D’après les résultats de cette enquête menée quelques semaines avant les élections municipales, la France se situe dans la moyenne européenne : 38 % des Français savent que les citoyens de l’UE bénéficient de ce droit, 51 % prétendent que ce n’est pas le cas. Ce droit souffre d’un profond déficit de notoriété et nécessiterait une campagne d’information.

Selon un communiqué du ministère de l’Intérieur les ressortissants européens des 27 Etats membres résidant en France se sont mobilisés pour le scrutin municipal des 9 et 16 mars : 199 468 ressortissants des pays de l’Union européenne étaient inscrits pour voter lors des élections municipales.

A Paris, selon François Dagnaud, Adjoint au maire de Paris chargé des élections, 14 000 ressortissants de l’Union européenne se sont inscrits sur les listes électorales pour les élections municipales de mars 2008. Petite précision : les ressortissants de l’UE ne participent pas aux élections cantonales.

Résultats instructifs pour les 10 référendums locaux sur le traité de Lisbonne au Royaume-Uni

La campagne de communication « I Want a Referendum » menée par des partisans de la construction européenne a conduit à l’organisation de 10 référendums locaux – sans valeur juridique – au Royaume-Uni, le week end dernier. Les résultats sont contrastés…

Le taux de participation constitue la principale surprise.

La participation des citoyens concernés a dépassé le taux de participation habituellement observé aux élections locales : 152 520 personnes ont participé au vote soit un taux de participation de 36.2 %.

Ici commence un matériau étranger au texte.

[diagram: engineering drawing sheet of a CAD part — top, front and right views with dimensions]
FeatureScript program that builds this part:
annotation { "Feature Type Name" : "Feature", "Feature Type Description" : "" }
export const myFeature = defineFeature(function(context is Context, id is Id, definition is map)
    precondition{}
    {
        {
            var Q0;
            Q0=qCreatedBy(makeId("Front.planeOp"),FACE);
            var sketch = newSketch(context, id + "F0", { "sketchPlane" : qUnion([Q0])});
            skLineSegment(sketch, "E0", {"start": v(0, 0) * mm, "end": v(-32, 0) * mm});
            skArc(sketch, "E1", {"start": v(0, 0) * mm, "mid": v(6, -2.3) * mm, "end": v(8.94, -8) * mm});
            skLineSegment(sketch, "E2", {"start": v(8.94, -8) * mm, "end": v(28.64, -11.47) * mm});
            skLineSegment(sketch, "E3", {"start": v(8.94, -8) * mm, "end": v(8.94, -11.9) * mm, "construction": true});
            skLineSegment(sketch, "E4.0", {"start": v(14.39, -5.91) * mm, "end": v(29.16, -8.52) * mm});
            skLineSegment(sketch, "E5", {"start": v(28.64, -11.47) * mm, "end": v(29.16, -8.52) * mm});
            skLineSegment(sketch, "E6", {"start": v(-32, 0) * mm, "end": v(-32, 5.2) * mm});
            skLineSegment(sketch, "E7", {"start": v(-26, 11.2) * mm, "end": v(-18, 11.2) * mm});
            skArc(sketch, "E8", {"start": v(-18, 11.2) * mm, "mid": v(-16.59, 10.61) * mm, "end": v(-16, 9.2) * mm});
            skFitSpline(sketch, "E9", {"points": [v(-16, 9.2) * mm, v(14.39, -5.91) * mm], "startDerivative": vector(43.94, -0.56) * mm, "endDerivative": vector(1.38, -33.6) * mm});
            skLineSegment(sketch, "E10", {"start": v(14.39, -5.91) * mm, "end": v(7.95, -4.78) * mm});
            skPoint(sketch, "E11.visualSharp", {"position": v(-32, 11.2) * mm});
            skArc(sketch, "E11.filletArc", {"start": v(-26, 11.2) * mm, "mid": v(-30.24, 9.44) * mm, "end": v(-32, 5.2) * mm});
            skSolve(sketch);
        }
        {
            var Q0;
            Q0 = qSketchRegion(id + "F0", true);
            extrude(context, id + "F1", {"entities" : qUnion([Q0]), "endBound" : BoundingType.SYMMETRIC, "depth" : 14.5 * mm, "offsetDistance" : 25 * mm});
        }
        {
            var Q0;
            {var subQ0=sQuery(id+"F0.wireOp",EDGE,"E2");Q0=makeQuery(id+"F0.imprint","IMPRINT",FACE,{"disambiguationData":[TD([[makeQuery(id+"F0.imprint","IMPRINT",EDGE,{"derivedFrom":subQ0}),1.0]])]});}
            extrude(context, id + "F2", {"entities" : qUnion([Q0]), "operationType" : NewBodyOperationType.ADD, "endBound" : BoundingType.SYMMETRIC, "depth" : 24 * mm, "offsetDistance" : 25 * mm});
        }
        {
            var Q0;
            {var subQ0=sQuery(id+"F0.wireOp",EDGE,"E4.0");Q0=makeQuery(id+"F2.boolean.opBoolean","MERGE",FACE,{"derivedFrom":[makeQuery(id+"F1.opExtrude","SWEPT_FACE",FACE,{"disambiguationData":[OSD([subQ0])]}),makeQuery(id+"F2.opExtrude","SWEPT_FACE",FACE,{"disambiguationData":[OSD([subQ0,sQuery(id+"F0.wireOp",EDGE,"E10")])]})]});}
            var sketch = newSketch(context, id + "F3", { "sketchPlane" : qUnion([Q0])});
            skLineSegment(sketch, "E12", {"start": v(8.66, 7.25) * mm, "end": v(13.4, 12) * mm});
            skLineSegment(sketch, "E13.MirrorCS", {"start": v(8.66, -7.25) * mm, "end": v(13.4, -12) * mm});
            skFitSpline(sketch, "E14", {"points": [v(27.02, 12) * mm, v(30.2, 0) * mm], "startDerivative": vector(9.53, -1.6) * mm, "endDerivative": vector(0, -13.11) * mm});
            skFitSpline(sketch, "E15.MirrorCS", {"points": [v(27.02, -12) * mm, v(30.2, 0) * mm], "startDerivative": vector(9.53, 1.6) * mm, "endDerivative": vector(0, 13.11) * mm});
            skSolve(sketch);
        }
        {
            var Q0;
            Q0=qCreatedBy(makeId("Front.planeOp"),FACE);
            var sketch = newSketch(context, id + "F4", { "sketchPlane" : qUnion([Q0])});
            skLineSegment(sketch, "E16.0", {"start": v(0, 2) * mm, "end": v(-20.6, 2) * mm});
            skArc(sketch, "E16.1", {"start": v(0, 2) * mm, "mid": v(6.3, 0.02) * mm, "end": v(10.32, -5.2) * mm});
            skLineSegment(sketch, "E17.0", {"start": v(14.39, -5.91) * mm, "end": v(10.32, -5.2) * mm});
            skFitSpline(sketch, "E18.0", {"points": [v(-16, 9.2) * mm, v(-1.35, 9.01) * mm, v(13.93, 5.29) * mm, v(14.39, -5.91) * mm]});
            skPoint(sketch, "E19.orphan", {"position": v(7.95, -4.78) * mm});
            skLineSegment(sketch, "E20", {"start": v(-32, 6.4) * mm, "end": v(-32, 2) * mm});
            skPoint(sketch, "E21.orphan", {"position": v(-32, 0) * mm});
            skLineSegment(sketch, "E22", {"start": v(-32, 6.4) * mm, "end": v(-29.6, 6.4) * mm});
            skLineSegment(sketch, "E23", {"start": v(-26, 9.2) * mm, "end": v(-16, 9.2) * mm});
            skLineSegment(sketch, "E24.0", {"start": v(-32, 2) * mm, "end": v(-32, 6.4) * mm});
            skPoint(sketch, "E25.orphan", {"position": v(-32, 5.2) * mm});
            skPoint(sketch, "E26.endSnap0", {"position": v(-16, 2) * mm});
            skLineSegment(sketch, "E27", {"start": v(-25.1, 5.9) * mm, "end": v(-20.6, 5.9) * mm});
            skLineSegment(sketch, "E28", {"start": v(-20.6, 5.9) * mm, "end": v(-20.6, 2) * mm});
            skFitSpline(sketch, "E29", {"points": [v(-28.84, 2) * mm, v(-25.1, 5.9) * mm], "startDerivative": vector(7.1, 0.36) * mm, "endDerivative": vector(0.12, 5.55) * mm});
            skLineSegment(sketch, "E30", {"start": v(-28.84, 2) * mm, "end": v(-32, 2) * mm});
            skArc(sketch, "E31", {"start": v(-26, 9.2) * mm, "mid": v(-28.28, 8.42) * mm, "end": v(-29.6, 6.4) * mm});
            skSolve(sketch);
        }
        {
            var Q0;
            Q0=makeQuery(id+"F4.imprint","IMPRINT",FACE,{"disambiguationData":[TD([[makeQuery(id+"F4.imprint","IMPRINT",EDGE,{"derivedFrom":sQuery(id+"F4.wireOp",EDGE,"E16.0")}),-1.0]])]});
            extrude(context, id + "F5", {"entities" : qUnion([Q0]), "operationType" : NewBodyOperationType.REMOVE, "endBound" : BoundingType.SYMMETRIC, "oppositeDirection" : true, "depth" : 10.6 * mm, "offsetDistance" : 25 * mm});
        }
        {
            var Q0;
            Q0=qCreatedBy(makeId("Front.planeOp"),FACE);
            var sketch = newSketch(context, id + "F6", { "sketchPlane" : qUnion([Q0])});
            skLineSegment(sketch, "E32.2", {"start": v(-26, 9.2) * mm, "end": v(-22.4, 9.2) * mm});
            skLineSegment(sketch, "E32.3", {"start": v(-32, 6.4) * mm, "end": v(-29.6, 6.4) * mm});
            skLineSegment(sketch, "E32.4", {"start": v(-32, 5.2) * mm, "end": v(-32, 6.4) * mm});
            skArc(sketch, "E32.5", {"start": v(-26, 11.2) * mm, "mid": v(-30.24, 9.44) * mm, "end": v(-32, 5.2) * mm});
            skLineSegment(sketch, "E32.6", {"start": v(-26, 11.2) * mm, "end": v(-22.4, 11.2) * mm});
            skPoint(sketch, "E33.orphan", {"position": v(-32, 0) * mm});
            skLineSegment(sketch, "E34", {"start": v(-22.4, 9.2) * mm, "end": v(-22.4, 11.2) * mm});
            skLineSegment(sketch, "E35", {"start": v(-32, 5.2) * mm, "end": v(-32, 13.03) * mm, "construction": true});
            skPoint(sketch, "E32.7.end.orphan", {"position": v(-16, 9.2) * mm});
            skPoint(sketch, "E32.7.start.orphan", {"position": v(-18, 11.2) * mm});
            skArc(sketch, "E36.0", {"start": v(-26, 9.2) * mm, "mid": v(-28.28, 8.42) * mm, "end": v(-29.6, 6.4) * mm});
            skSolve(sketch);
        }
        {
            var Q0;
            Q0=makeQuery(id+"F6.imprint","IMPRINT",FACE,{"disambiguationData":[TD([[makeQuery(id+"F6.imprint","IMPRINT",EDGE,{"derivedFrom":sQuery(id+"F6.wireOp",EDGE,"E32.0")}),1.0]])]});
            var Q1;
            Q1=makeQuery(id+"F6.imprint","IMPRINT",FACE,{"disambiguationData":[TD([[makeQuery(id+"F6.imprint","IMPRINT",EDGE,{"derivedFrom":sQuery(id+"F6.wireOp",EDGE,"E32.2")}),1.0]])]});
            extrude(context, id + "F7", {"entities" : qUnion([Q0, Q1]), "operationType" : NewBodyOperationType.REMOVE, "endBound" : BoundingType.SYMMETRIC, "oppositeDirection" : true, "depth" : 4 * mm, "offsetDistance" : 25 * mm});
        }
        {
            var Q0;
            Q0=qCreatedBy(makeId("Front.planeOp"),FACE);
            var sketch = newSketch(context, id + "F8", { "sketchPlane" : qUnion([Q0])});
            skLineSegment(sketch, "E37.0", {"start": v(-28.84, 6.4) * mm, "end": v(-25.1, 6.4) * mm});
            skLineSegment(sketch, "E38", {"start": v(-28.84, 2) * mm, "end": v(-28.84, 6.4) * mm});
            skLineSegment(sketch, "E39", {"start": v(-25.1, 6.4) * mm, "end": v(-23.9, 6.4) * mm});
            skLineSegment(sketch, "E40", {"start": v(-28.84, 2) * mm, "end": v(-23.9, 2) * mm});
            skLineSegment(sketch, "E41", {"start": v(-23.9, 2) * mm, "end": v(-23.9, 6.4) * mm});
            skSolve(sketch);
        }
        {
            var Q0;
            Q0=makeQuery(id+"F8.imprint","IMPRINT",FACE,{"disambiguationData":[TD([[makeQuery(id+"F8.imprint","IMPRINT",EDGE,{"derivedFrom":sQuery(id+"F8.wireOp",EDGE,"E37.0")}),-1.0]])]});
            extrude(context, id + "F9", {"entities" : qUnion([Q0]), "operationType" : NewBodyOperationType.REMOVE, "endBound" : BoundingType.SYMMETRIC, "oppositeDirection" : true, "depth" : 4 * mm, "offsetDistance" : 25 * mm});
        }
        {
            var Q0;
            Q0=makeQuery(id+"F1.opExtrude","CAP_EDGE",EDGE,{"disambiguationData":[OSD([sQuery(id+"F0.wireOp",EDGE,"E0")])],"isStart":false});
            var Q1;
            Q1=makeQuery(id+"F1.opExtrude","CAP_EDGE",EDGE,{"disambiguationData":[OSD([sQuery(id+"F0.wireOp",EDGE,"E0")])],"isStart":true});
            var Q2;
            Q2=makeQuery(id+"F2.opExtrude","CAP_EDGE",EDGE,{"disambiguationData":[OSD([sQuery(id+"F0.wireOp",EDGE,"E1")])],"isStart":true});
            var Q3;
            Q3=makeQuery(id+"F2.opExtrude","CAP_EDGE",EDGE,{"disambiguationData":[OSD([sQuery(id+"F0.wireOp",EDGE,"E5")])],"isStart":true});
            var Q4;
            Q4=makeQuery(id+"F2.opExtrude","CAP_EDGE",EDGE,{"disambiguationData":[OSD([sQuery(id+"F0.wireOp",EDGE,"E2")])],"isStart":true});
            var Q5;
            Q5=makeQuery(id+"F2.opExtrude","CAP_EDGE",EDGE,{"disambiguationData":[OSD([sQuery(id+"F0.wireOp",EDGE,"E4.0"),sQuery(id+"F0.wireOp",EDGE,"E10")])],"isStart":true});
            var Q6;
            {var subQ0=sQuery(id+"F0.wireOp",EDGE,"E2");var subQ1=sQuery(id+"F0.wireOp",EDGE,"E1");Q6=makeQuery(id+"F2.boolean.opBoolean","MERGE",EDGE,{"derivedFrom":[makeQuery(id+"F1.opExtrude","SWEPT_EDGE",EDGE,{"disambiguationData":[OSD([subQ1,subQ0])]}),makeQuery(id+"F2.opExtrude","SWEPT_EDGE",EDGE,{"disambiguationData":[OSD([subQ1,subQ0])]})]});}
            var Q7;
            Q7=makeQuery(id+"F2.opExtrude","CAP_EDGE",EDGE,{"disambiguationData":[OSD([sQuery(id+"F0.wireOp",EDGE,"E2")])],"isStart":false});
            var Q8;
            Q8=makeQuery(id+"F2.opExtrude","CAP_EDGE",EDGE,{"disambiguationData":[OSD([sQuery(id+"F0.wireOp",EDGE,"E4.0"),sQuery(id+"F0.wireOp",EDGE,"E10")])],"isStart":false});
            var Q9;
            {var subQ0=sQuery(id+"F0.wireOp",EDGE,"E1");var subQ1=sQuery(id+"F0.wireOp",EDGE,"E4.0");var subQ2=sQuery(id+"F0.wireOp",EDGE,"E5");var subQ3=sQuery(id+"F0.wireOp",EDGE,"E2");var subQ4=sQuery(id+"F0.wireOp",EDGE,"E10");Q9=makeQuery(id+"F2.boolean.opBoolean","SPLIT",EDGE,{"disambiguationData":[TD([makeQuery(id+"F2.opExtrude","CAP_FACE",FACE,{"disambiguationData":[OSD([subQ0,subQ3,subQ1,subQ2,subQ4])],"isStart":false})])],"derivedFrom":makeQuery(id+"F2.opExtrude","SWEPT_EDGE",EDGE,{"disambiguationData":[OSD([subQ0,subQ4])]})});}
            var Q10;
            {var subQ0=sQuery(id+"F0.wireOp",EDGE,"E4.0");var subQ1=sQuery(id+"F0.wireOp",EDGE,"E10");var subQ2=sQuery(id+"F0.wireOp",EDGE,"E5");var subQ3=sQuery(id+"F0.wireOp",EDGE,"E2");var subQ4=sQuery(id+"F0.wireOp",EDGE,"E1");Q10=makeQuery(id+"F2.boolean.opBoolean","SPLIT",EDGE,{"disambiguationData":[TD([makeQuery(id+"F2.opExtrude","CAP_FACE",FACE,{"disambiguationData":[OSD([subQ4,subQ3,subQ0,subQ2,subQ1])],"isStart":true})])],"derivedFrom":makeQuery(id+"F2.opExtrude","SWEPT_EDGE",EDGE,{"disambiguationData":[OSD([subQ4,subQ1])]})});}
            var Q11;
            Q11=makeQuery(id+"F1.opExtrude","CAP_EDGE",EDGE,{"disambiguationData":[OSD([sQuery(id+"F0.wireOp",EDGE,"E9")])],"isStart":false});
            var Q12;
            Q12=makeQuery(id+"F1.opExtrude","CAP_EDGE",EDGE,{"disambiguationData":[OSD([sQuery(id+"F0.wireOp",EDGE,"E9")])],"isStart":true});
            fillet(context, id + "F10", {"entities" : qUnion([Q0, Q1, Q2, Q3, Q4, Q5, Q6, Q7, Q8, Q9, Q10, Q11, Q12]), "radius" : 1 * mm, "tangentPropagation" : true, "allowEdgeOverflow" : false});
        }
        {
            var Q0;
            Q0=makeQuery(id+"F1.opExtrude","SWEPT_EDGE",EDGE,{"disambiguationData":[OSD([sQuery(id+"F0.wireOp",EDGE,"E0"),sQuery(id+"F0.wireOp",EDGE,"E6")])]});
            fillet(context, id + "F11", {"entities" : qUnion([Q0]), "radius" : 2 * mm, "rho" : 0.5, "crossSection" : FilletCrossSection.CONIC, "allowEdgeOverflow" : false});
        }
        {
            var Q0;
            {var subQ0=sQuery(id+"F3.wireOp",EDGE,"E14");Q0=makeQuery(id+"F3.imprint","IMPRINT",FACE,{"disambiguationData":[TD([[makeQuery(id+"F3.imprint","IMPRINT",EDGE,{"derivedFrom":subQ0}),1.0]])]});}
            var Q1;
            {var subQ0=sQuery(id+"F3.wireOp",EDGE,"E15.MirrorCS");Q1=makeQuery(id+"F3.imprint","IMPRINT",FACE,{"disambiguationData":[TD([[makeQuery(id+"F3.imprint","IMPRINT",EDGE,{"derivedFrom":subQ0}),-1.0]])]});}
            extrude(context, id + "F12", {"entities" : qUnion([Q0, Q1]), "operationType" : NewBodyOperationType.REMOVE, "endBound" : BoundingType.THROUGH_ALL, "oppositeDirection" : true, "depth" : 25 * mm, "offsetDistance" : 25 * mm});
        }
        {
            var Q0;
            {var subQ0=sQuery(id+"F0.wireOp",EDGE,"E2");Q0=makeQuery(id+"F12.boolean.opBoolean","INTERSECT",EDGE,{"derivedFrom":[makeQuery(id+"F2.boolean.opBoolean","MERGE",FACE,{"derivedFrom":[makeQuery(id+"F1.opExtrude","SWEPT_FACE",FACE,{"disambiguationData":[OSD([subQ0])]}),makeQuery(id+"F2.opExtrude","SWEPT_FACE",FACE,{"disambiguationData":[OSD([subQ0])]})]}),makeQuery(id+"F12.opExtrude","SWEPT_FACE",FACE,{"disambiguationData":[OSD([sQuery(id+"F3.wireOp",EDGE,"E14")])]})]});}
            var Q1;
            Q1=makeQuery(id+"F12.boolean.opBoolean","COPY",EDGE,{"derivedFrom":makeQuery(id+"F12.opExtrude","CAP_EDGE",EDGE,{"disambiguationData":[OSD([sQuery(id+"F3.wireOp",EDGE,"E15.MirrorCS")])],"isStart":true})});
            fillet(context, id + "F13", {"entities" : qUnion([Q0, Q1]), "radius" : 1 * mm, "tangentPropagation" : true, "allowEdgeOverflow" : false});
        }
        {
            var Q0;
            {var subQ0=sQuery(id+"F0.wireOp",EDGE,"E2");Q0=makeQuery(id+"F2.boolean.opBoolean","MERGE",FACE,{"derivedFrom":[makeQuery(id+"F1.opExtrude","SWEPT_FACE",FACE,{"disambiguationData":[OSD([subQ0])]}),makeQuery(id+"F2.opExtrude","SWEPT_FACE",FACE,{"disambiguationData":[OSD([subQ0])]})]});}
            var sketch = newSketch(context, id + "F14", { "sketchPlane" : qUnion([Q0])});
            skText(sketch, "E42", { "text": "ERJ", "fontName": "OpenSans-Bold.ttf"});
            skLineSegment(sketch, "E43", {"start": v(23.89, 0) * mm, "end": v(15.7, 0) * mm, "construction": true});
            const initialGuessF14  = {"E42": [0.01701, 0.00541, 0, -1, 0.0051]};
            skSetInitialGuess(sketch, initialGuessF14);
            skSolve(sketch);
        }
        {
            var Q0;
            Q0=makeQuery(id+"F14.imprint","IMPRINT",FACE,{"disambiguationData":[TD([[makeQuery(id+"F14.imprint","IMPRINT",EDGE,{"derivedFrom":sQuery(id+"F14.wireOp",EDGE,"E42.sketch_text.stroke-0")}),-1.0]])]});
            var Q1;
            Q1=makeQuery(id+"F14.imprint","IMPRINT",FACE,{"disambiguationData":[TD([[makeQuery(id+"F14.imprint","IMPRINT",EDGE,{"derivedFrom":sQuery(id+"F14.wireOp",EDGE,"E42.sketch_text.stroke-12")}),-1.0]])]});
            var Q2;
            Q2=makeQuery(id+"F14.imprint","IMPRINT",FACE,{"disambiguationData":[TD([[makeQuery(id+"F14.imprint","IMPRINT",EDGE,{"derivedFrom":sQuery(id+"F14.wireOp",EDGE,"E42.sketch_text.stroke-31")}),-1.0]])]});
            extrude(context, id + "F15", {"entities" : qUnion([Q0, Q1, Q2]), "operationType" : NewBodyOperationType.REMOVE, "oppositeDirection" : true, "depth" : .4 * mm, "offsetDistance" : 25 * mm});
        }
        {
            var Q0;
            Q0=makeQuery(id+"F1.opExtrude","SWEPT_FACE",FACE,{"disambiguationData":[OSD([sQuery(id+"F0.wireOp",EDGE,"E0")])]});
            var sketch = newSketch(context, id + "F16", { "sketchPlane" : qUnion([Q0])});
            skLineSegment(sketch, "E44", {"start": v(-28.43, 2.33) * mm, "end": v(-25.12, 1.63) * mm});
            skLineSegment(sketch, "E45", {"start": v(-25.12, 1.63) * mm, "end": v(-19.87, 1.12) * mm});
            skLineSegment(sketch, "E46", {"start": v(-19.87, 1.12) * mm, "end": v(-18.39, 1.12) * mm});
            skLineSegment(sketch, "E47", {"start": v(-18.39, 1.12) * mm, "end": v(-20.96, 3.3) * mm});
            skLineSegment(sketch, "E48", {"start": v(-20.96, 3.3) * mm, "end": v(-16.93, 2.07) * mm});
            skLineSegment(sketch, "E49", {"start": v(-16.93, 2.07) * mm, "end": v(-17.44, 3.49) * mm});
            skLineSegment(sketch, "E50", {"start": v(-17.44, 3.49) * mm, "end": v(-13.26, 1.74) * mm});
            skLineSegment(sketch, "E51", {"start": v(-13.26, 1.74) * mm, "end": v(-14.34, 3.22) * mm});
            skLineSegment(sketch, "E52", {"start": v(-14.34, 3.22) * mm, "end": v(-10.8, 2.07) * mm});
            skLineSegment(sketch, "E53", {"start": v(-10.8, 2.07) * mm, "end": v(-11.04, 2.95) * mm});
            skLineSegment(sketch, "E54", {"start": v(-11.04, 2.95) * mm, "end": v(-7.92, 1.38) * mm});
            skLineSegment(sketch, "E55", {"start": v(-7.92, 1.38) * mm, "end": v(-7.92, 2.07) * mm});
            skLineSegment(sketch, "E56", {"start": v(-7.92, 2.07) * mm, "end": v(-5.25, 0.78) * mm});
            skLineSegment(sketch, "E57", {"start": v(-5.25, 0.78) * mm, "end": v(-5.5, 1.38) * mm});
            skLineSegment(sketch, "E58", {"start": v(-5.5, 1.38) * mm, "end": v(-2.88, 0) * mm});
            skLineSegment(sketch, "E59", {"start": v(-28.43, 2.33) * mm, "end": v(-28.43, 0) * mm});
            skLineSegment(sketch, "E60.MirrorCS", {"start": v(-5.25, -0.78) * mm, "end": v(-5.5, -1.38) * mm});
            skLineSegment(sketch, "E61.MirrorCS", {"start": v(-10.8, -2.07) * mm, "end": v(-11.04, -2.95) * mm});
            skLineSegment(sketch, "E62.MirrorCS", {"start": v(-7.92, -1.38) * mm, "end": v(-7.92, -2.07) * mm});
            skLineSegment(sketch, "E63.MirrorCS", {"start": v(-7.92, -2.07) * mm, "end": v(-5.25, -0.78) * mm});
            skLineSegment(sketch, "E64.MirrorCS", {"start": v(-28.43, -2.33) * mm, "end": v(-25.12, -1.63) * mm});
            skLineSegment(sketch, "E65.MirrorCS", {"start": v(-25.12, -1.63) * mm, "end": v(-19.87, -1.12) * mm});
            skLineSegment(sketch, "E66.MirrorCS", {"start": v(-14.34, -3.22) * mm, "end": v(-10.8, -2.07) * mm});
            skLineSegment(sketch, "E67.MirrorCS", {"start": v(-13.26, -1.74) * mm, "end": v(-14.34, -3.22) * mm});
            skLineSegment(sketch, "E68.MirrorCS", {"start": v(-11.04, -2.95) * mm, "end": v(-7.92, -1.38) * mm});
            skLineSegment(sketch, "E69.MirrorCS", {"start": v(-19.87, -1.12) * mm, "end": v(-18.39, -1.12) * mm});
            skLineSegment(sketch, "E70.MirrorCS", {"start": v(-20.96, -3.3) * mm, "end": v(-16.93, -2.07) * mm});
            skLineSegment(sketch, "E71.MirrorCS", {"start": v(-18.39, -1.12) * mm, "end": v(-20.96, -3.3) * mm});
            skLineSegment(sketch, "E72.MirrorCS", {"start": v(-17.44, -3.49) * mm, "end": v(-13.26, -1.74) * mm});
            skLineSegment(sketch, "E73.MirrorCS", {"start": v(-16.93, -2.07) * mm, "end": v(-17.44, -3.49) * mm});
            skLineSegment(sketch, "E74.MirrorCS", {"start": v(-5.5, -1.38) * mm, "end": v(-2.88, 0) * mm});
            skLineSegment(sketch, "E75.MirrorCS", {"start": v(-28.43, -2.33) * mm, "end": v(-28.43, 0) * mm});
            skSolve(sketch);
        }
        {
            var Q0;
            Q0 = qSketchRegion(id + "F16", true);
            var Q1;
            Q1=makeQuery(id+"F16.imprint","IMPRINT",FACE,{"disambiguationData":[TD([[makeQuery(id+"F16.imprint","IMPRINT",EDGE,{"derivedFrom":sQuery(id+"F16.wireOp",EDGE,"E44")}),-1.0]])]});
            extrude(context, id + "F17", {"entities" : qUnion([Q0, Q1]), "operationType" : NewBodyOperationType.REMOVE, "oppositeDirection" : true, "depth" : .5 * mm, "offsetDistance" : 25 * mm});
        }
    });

Le résultat sans appel est sans surprise.

Les électeurs devaient répondre à 2 questions : « Le Royaume-Uni devrait-il organiser un référendum national sur le traité de Lisbonne ? » et « Le Royaume-Uni devrait-il approuver le traité de Lisbonne ? ».

A la première question, les votants ont répondu « oui » à 88 % (12 % de « non »).

A la seconde question, les votants ont répondu « non » à 89 % (8 % de « oui » et 3 % de sans réponse).

Finalement, la presse Outre-Manche conclut que l’adhésion à l’UE – comme l’euroscepticisme – ne peuvent se réduire à un slogan officiel.

Résultats encourageants pour le futur référendum sur le traité de Lisbonne en Irlande

En vertu de sa Constitution, l’Irlande sera le seul pays à organiser un référendum sur le traité de Lisbonne. La consultation devrait avoir lieu en mai ou en juin. En attendant, plusieurs sondages révèlent l’état de l’opinion…

Un premier sondage, effectué en janvier, donnait le oui à 26%, le non à 10% et le nombre d’indécis atteignait 64%.

Un nouveau sondage, publié le 2 mars par le Sunday Business Post, montre que le « oui » a progressé : 46% des personnes interrogées sont prêtes à voter oui contre 23% non et 31% sans opinion.

La campagne référendaire n’a pour le moment pas encore commencé…

Etat des lieux de la citoyenneté de l’Union

Alors que l’on ne cesse de parler dans les médias, de l’impératif « L’Europe doit se rapprocher des citoyens », quel état des lieux peut-on dresser pour la citoyenneté de l’Union…

La Commission européenne a adopté cette semaine son cinquième rapport sur la citoyenneté de l’Union européenne. Ce document dresse un état des lieux de l’opinion publique et des progrès réalisés en matière de citoyenneté.

État de l’opinion publique

Selon un sondage sur la citoyenneté de l’Union paru dans le Flash Eurobaromètre de 2007 :

  • 90% des Européens savent qu’ils sont à la fois citoyens de l’Union et ressortissants d’un État membre ;
  • 31 % des personnes interrogées dans les 27 pays de l’UE s’estiment «bien informées» de leurs droits en tant que citoyens de l’Union européenne.*

Ces résultats montrent que la Commission devrait renforcer et améliorer les moyens utilisés pour informer le citoyen européen de ses droits.

État des droits du citoyen

Le noyau dur des droits du citoyen sont :

  • le droit de circuler et de séjourner librement dans l’UE,
  • le droit de vote et d’éligibilité aux élections municipales et européennes dans l’État membre de résidence,
  • le droit à la protection diplomatique et consulaire dans les pays tiers,
  • le droit de pétition devant le Parlement européen (PE),
  • le droit de s’adresser au Médiateur.

L’enjeu d’une Europe citoyenne – tant annoncée par les responsables politiques – repose sur une connaissance pleine et entière par les Européens de leurs droits.